Video game

Mental wellbeing can be improved by video games. Let’s quit seeing them as the joy of remorse. – News Talk


 

According to a study by Oxford this week, it was reported people who spend a lot of time playing videogames have better wellbeing, “Playing video games BENEFITS mental health,” wrote MailOnline. At the same time, Business Insider said that “Video games might actually be good for you.”

Why the surprise, though? That’s hardly news for someone who regularly plays video games. Video games are interesting and entertaining, and it keeps you excited to do fun, fascinating stuff. Do we need a study to demonstrate that you feel comfortable watching a few episodes of a beloved TV show or that settling down for a nice book is relaxing?

But that’s not to include the 11-year-olds whose whole significant social interaction was playing Roblox together with other kids for months. However, if you think about how video games are still mostly portrayed on TV and in the press, it’s simple to see how a review of their positive effects could cause such a shock.

Mental wellbeing can be improved by video games. Let's quit seeing them as the joy of remorse.
Mental wellbeing can be improved by video games. Let’s quit seeing them as the joy of remorse.

It speaks to a disconcertingly pervasive negative image: many still see video games as, at best, a waste of effort or, at worst, completely terrifying. Coverage frequently focuses on how much money the gaming industry produces and also how competitive they can or may not be.

The articles and Television news reports take on a suspicious, alarmist tone any time a game gets famous with kids as if the nation’s kids are all slipping into drugs. Since 2005, since I first began writing professionally about video games as a teenager, I’ve been on the sharp end of this baffling stigma.

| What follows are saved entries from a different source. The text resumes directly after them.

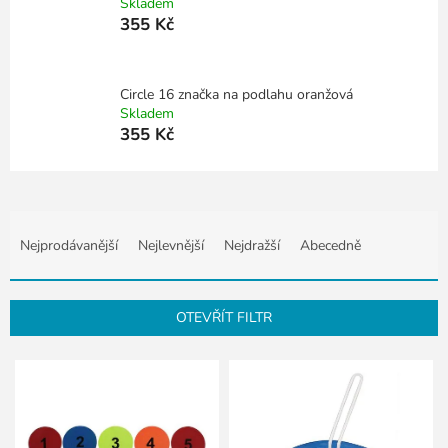
Skladem
355 Kč
Circle 16 značka na podlahu oranžová
Skladem
355 Kč
Ř
a
Nejprodávanější
Nejlevnější
Nejdražší
Abecedně
z
e
n
OTEVŘÍT FILTR
í
p
V
r
ý
o
p
d
i
u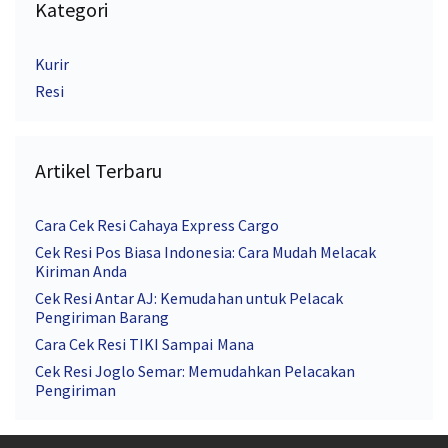
Kategori
Kurir
Resi
Artikel Terbaru
Cara Cek Resi Cahaya Express Cargo
Cek Resi Pos Biasa Indonesia: Cara Mudah Melacak
Kiriman Anda
Cek Resi Antar AJ: Kemudahan untuk Pelacak
Pengiriman Barang
Cara Cek Resi TIKI Sampai Mana
Cek Resi Joglo Semar: Memudahkan Pelacakan
Pengiriman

Since 2005, since I first started writing critically regarding video games as a teen, I’ve been on the leading edge of such a bewildering prejudice. Although I am now a grown woman with two children of my own, many people still adopt the tolerant term when I speak about games, and they would if a nine-year-old were vigorously tossing the Beano copy at them.

Or worse, as though I’ve only confessed to a gambling addiction, they ruffle their brows in worry. In a studio, I was questioned via an increasingly aggressive and unbelieving radio interviewer when Grand Theft Auto 5 was released in 2013 about the game’s brutality but instead of its meaninglessness.

“When I talk to people like you, I always think you ought to go and read a book,” he eventually snapped. I told him I would have a comparative literature degree, which soon put the discussion to an end.

It’s optimistic and life-enhancing whatever the large percentage of them will get out of their interest.